*AUSGEWÄHLTER AUSZUG*.
Australische Architektur

Wohnraum Moderne. Hrsg. von Claudia Perren und Kristien Ring. 240 Seiten mit 260 farbigen Abbildungen und 200 Plänen und Skizzen. Gebunden, 35 Euro, 59 sFr. Hatje Cantz, Ostfildern, 2007 Down Under. Von Davinia Jackson. 256 Seiten mit 100 SW- und 300 Farbabbildungen. Gebunden, 49,95 Euro, 84,90 sFr. Deutsche Verlags- Anstalt, München, 2007

~Dagmar Ruhnau

Vorweg gesagt: Kaufen Sie beide Bücher, und Sie haben einen hervorragenden Überblick über das Werk von 37 australischen Architekturbüros. Andererseits tut es auch eins. Letztendlich unterscheiden sich die Bücher nicht so sehr in der gezeigten Architektur, sondern eher in den theoretischen Ergänzungen. So geht es in »Wohnraum Moderne«, das zur gleichnamigen Ausstellung im Deutschen Architektur-Zentrum aufgelegt wurde, darum, die Kontinuität der modernen Architektur in Australien zu zeigen. Postmoderne und Dekonstruktion hätten hier kaum stattgefunden. Stattdessen sei die Moderne weiterentwickelt worden, der strenge Glaskubus von funktionaler Architektur abgelöst worden, die sich »der Natur«, also dem Ort, dem Klima und den Bedürfnissen der Bewohner verpflichtet fühlt.

[Einträge aus einem Datensatz]
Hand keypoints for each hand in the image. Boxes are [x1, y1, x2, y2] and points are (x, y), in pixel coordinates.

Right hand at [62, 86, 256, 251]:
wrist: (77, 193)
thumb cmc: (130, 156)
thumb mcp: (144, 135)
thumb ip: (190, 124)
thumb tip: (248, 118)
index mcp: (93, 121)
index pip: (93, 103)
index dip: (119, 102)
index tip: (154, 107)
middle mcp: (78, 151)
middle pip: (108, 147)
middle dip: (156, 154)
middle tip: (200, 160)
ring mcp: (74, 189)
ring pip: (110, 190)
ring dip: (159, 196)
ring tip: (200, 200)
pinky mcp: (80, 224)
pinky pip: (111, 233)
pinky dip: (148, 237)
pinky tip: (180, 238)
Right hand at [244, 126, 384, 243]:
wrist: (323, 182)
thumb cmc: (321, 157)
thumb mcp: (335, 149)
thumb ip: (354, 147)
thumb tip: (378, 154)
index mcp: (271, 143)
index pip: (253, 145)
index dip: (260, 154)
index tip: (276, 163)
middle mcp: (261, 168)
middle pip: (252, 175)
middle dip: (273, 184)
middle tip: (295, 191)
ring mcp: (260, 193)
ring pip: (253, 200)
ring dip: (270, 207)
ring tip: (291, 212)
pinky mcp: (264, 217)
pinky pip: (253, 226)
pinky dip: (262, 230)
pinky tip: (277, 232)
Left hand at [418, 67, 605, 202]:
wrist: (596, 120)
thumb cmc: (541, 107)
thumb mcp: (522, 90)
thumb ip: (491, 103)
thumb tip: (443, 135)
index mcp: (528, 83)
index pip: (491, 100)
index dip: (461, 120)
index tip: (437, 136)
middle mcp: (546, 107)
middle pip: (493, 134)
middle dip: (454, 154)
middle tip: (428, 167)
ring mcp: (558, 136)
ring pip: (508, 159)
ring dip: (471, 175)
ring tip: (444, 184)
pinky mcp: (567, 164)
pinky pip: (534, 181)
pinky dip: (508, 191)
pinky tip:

*AUFGABE*.
Zu welcher Ausstellung erschien das Buch »Wohnraum Moderne« laut der Buchbesprechung zur australischen Architektur?

*LÖSUNG*.
Es erschien zur gleichnamigen Ausstellung im Deutschen Architektur-Zentrum.